Litigation » A New Tool for Restoring Sound Science in the Courtroom

A New Tool for Restoring Sound Science in the Courtroom

By Eric Lasker

January 24, 2024

gavel in courtroom

Eric Lasker is a partner at Hollingsworth LLP, where he specializes in the defense of toxic tort, product liability and environmental litigation. He is the co-author of Defending Daubert: It’s Time to Amend Federal Rule of Evidence 702.

For the business community — manufacturers, innovators, and the agriculture and energy sectors — the proper application of the scientific method is essential.  Businesses that proceed based on untested technologies or speculative guesswork are generally doomed to failure.

However, one U.S. business hasn’t been so bound: the private plaintiffs’ bar. For decades, plaintiff attorneys have secured enormous payouts by filing mass toxic tort, products liability and environmental lawsuits based on scientific hypotheses that cannot be validated.

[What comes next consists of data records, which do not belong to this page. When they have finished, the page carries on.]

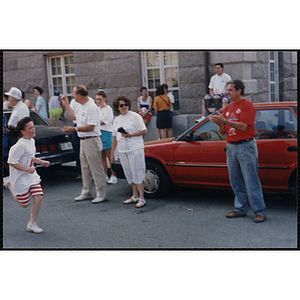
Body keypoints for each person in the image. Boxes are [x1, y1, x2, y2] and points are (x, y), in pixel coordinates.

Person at [209, 79, 266, 223]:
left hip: (245, 146)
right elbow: (223, 132)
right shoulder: (227, 108)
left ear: (239, 91)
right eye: (227, 90)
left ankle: (259, 211)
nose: (227, 92)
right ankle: (240, 208)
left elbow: (244, 127)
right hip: (231, 147)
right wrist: (218, 122)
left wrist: (225, 121)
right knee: (235, 179)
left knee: (251, 179)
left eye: (230, 90)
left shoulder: (247, 105)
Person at [61, 84, 107, 204]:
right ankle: (87, 191)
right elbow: (74, 116)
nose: (73, 96)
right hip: (83, 140)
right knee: (85, 168)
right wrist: (66, 103)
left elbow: (91, 127)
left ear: (80, 95)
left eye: (74, 94)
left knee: (96, 168)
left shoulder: (91, 107)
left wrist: (73, 129)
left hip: (91, 139)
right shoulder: (81, 105)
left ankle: (101, 193)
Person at [4, 117, 50, 233]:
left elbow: (30, 157)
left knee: (38, 196)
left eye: (33, 127)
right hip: (20, 177)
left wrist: (41, 162)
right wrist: (26, 169)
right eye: (30, 128)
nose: (33, 130)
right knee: (24, 204)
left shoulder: (31, 141)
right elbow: (11, 161)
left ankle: (32, 223)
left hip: (31, 175)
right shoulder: (19, 146)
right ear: (23, 132)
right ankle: (9, 184)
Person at [111, 96, 147, 208]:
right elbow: (115, 137)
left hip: (135, 148)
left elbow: (144, 131)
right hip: (122, 150)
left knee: (138, 172)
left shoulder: (135, 116)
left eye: (126, 104)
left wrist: (130, 135)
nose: (124, 107)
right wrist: (112, 153)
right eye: (121, 105)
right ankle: (134, 195)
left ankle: (142, 198)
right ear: (118, 107)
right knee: (129, 173)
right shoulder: (116, 120)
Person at [95, 89, 118, 184]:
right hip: (99, 133)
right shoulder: (97, 109)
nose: (98, 101)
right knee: (102, 156)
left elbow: (103, 122)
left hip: (107, 133)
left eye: (100, 99)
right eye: (96, 99)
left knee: (109, 155)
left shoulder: (108, 109)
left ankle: (113, 175)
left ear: (104, 99)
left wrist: (94, 122)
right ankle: (105, 175)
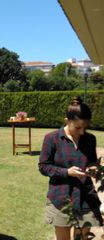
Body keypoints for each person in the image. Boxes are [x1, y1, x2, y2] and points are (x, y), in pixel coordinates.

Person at [39, 96, 103, 240]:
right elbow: (43, 167)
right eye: (78, 127)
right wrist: (67, 172)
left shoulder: (90, 139)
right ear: (67, 121)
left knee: (83, 238)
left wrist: (94, 169)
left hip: (86, 198)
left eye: (85, 127)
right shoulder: (52, 138)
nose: (82, 132)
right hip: (60, 198)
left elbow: (92, 163)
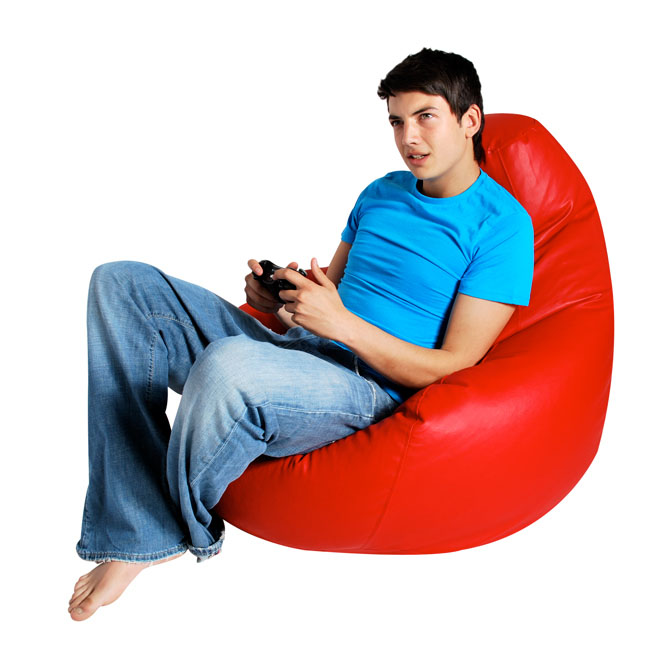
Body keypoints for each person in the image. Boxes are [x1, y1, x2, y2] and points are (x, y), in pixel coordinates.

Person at [68, 48, 534, 621]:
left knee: (228, 365)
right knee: (120, 283)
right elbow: (331, 291)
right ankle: (139, 514)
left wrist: (341, 325)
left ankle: (149, 534)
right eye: (396, 121)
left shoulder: (503, 228)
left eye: (425, 117)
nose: (408, 137)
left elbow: (457, 366)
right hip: (299, 349)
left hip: (369, 387)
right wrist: (282, 301)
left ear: (470, 120)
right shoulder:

For example, Bayer is currently facing thousands of lawsuits and billion-dollar liabilities for cancers allegedly caused by the herbicide glyphosate which the United States Environmental Protection Agency and international regulators have studied extensively for decades and repeatedly concluded does not cause cancer.

It wasn’t always this way. Indeed, private litigation once played an important role in improving public health and the environment. Early lawsuits properly targeted products like tobacco and asbestos that had been scientifically shown to cause injury and historical waste disposal practices that had polluted our air, water and land.

However, as the financial incentives for mass litigation increased and plaintiffs’ counsel began searching for “the next asbestos,” sound science was abandoned. Plaintiffs’ attorneys targeted products like vaccines, the morning sickness drug Bendectin and breast implants, with little or no credible scientific evidence. Instead, they spun conspiracy stories, exploited anti-business bias and cultivated experts who spewed science-sounding speculation.

The United States Supreme Court sought to stem this tide in its 1993 Daubert v. Merrell Dow Pharmaceuticals Inc. decision, charging trial judges with the role of gatekeeper to protect jurors from unreliable scientific expert testimony. Two further rulings in the 1990s — General Electric Co. v. Joiner and Kumho Tire Co. v. Carmichael — completed the Daubert trilogy. In 2000, the U.S. Judicial Conference amended Federal Rule of Evidence 702 to codify a more rigorous and structured approach for determining the admissibility of expert testimony.

Plaintiffs’ attorneys chipped away at these evidentiary protections, often relying on cases that pre-dated the 2000 amendments to Rule 702 or even the Daubert opinion itself. Plaintiff-friendly courts failed to hold plaintiffs to the preponderance of the evidence standard to establish the admissibility of expert testimony, avoided the hard but necessary work of ensuring that expert testimony reflected a reliable application of the scientific method, and passed along the complicated task of sifting through powerful and misleading expert testimony to lay juries.

 On December 1, 2023, an important step was taken towards restoring scientific integrity in the courtroom. After eight years of deliberation, the U.S. Judicial Conference Rules Committee amended Rule 702 once again, expressly adding the preponderance of the evidence standard into the rule and strengthening the Rule’s reliability requirements.

In explaining the amendment, the Committee admonished the many courts that had held “that the critical questions of the sufficiency of an expert’s basis, and the application of the expert’s methodology, are questions of weight and not admissibility,” explaining that “[t]hese rulings are an incorrect application of Rule 702 and 104(a).” The Committee also took aim at courts admitting expert testimony that started with reliable facts and reliable methodologies but then stretched beyond what those facts and methodologies would reasonably support.

This is often the most challenging step in a court’s gatekeeping function because it requires close scrutiny of the analyses and reasoning by which experts reach their opinions. As the Committee explained, “judicial gatekeeping is essential because just as jurors may be unable, due to a lack of specialized knowledge, to evaluate meaningfully the reliability of scientific and other methods underlying an expert’s opinion, jurors may also lack the specialized knowledge to determine whether the conclusions of an expert go beyond what the expert’s basis and methodology may reasonably support.”

In amending Rule 702, the Committee steered the courts back toward sound science. However, history tells us to expect renewed pushback from the plaintiffs’ bar and recalcitrance from courts. Businesses and advocates of sound science must remain vigilant, fully understanding and explaining the amended Rule to ensure that the plaintiffs’ bar is guided in the future by the same standard of scientific knowledge that governs and improves the rest of society.